About this task: Copy each entry below verbatim. Skip the pictures.
·····
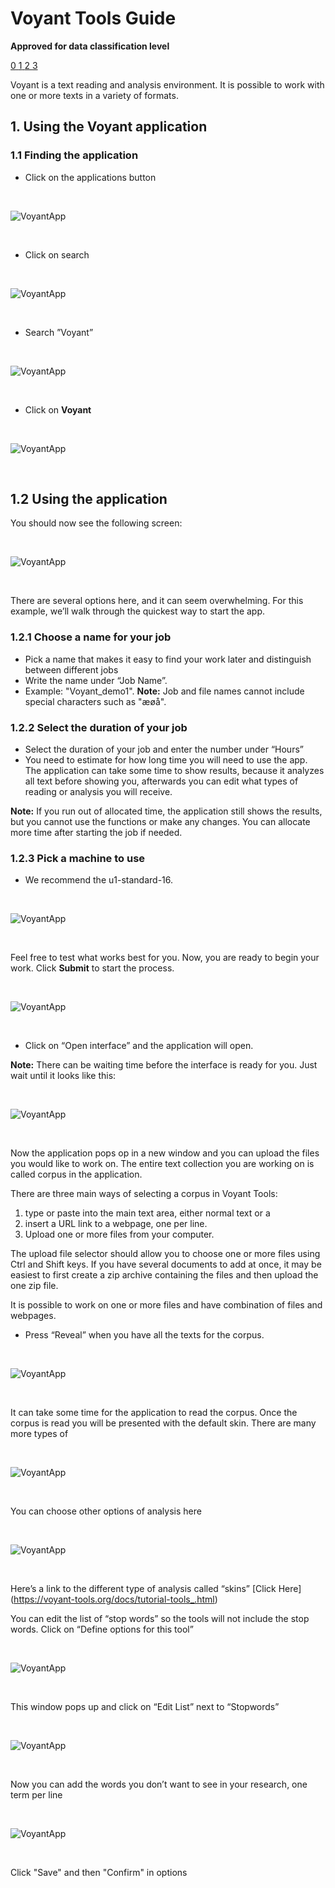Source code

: # Voyant Tools Guide



**Approved for data classification level**

<a href="https://www.security.aau.dk/data-classification" target="_blank" class="icon-container">
    <span class="icon level-0" title="Approved for public data">0</span>
    <span class="icon level-1" title="Approved for internal data">1</span>
    <span class="icon level-2" title="Approved for confidential data">2</span>
    <span class="icon level-3" title="Approved for strictly confidential data">3</span>
</a>

<br>

Voyant is a text reading and analysis environment. It is possible to work with one or more texts in a variety of formats. 

## 1. Using the Voyant application 


### 1.1 Finding the application 

* Click on the applications button   

<br>

  ![VoyantApp](/assets/img/UCloud/Voyant/Billede1.png)

<br>

* Click on search 

<br>

  ![VoyantApp](/assets/img/UCloud/Voyant/Billede2.png) 

<br>

* Search ”Voyant” 

<br>

  ![VoyantApp](/assets/img/UCloud/Voyant/Billede3.png)

<br>

* Click on **Voyant**

<br>

   ![VoyantApp](/assets/img/UCloud/Voyant/Billede4.png)

<br>

## 1.2 Using the application

You should now see the following screen:

<br>

   ![VoyantApp](/assets/img/UCloud/Voyant/Billede17.png)

<br>

There are several options here, and it can seem overwhelming. For this example, we’ll walk through the quickest way to start the app.

### 1.2.1 Choose a name for your job

* Pick a name that makes it easy to find your work later and distinguish between different jobs
* Write the name under “Job Name”.
* Example: "Voyant_demo1".
**Note:** Job and file names cannot include special characters such as "æøå".

### 1.2.2 Select the duration of your job

* Select the duration of your job and enter the number under “Hours”
* You need to estimate for how long time you will need to use the app. The application can take some time to show results, because it analyzes all text before showing you, afterwards you can edit what types of reading or analysis you will receive.

**Note:** If you run out of allocated time, the application still shows the results, but you cannot use the functions or make any changes. You can allocate more time after starting the job if needed.

### 1.2.3 Pick a machine to use

* We recommend the u1-standard-16.

<br>

 ![VoyantApp](/assets/img/UCloud/Voyant/Billede5.png)

<br>

Feel free to test what works best for you.
Now, you are ready to begin your work. Click **Submit** to start the process.

<br>

 ![VoyantApp](/assets/img/UCloud/Voyant/Billede6.png)

<br>

* Click on “Open interface” and the application will open. 

**Note:** There can be waiting time before the interface is ready for you. Just wait until it looks like this: 

<br>

 ![VoyantApp](/assets/img/UCloud/Voyant/Billede8.png)

<br>

Now the application pops op in a new window and you can upload the files you would like to work on. The entire text collection you are working on is called corpus in the application. 

There are three main ways of selecting a corpus in Voyant Tools:

1.	type or paste into the main text area, either normal text or a
2.	insert a URL link to a webpage, one per line. 
3.	Upload one or more files from your computer. 

The upload file selector should allow you to choose one or more files using Ctrl and Shift keys. If you have several documents to add at once, it may be easiest to first create a zip archive containing the files and then upload the one zip file.

It is possible to work on one or more files and have combination of files and webpages. 

* Press “Reveal” when you have all the texts for the corpus. 

<br>

 ![VoyantApp](/assets/img/UCloud/Voyant/Billede9.png)

<br>

It can take some time for the application to read the corpus. Once the corpus is read you will be presented with the default skin. There are many more types of

<br>

 ![VoyantApp](/assets/img/UCloud/Voyant/Billede10.png)

<br>

You can choose other options of analysis here 

<br>

 ![VoyantApp](/assets/img/UCloud/Voyant/Billede16.png)

<br>

Here’s a link to the different type of analysis called “skins”  [Click Here] (https://voyant-tools.org/docs/tutorial-tools_.html)

You can edit the list of “stop words” so the tools will not include the stop words. Click on “Define options for this tool”

<br>

 ![VoyantApp](/assets/img/UCloud/Voyant/Billede12.png)

<br>

This window pops up and click on “Edit List” next to “Stopwords”

<br>

 ![VoyantApp](/assets/img/UCloud/Voyant/Billede18.png)

<br>

Now you can add the words you don’t want to see in your research, one term per line

<br>

 ![VoyantApp](/assets/img/UCloud/Voyant/Billede11.png)

<br>

Click "Save" and then "Confirm" in options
·····
Task answer:
Source code

: # Voyant Tools Guide



**Approved for data classification level**

<a href="https://www.security.aau.dk/data-classification" target="_blank" class="icon-container">
    <span class="icon level-0" title="Approved for public data">0</span>
    <span class="icon level-1" title="Approved for internal data">1</span>
    <span class="icon level-2" title="Approved for confidential data">2</span>
    <span class="icon level-3" title="Approved for strictly confidential data">3</span>
</a>

<br>

Voyant is a text reading and analysis environment. It is possible to work with one or more texts in a variety of formats. 

## 1. Using the Voyant application 


### 1.1 Finding the application 

* Click on the applications button   

<br>

  ![VoyantApp](/assets/img/UCloud/Voyant/Billede1.png)

<br>

* Click on search 

<br>

  ![VoyantApp](/assets/img/UCloud/Voyant/Billede2.png) 

<br>

* Search ”Voyant” 

<br>

  ![VoyantApp](/assets/img/UCloud/Voyant/Billede3.png)

<br>

* Click on **Voyant**

<br>

   ![VoyantApp](/assets/img/UCloud/Voyant/Billede4.png)

<br>

## 1.2 Using the application

You should now see the following screen:

<br>

   ![VoyantApp](/assets/img/UCloud/Voyant/Billede17.png)

<br>

There are several options here, and it can seem overwhelming. For this example, we’ll walk through the quickest way to start the app.

### 1.2.1 Choose a name for your job

* Pick a name that makes it easy to find your work later and distinguish between different jobs
* Write the name under “Job Name”.
* Example: "Voyant_demo1".
**Note:** Job and file names cannot include special characters such as "æøå".

### 1.2.2 Select the duration of your job

* Select the duration of your job and enter the number under “Hours”
* You need to estimate for how long time you will need to use the app. The application can take some time to show results, because it analyzes all text before showing you, afterwards you can edit what types of reading or analysis you will receive.

**Note:** If you run out of allocated time, the application still shows the results, but you cannot use the functions or make any changes. You can allocate more time after starting the job if needed.

### 1.2.3 Pick a machine to use

* We recommend the u1-standard-16.

<br>

 ![VoyantApp](/assets/img/UCloud/Voyant/Billede5.png)

<br>

Feel free to test what works best for you.
Now, you are ready to begin your work. Click **Submit** to start the process.

<br>

 ![VoyantApp](/assets/img/UCloud/Voyant/Billede6.png)

<br>

* Click on “Open interface” and the application will open. 

**Note:** There can be waiting time before the interface is ready for you. Just wait until it looks like this: 

<br>

 ![VoyantApp](/assets/img/UCloud/Voyant/Billede8.png)

<br>

Now the application pops op in a new window and you can upload the files you would like to work on. The entire text collection you are working on is called corpus in the application. 

There are three main ways of selecting a corpus in Voyant Tools:

1.	type or paste into the main text area, either normal text or a
2.	insert a URL link to a webpage, one per line. 
3.	Upload one or more files from your computer. 

The upload file selector should allow you to choose one or more files using Ctrl and Shift keys. If you have several documents to add at once, it may be easiest to first create a zip archive containing the files and then upload the one zip file.

It is possible to work on one or more files and have combination of files and webpages. 

* Press “Reveal” when you have all the texts for the corpus. 

<br>

 ![VoyantApp](/assets/img/UCloud/Voyant/Billede9.png)

<br>

It can take some time for the application to read the corpus. Once the corpus is read you will be presented with the default skin. There are many more types of

<br>

 ![VoyantApp](/assets/img/UCloud/Voyant/Billede10.png)

<br>

You can choose other options of analysis here 

<br>

 ![VoyantApp](/assets/img/UCloud/Voyant/Billede16.png)

<br>

Here’s a link to the different type of analysis called “skins”  [Click Here] (https://voyant-tools.org/docs/tutorial-tools_.html)

You can edit the list of “stop words” so the tools will not include the stop words. Click on “Define options for this tool”

<br>

 ![VoyantApp](/assets/img/UCloud/Voyant/Billede12.png)

<br>

This window pops up and click on “Edit List” next to “Stopwords”

<br>

 ![VoyantApp](/assets/img/UCloud/Voyant/Billede18.png)

<br>

Now you can add the words you don’t want to see in your research, one term per line

<br>

 ![VoyantApp](/assets/img/UCloud/Voyant/Billede11.png)

<br>

Click "Save" and then "Confirm" in options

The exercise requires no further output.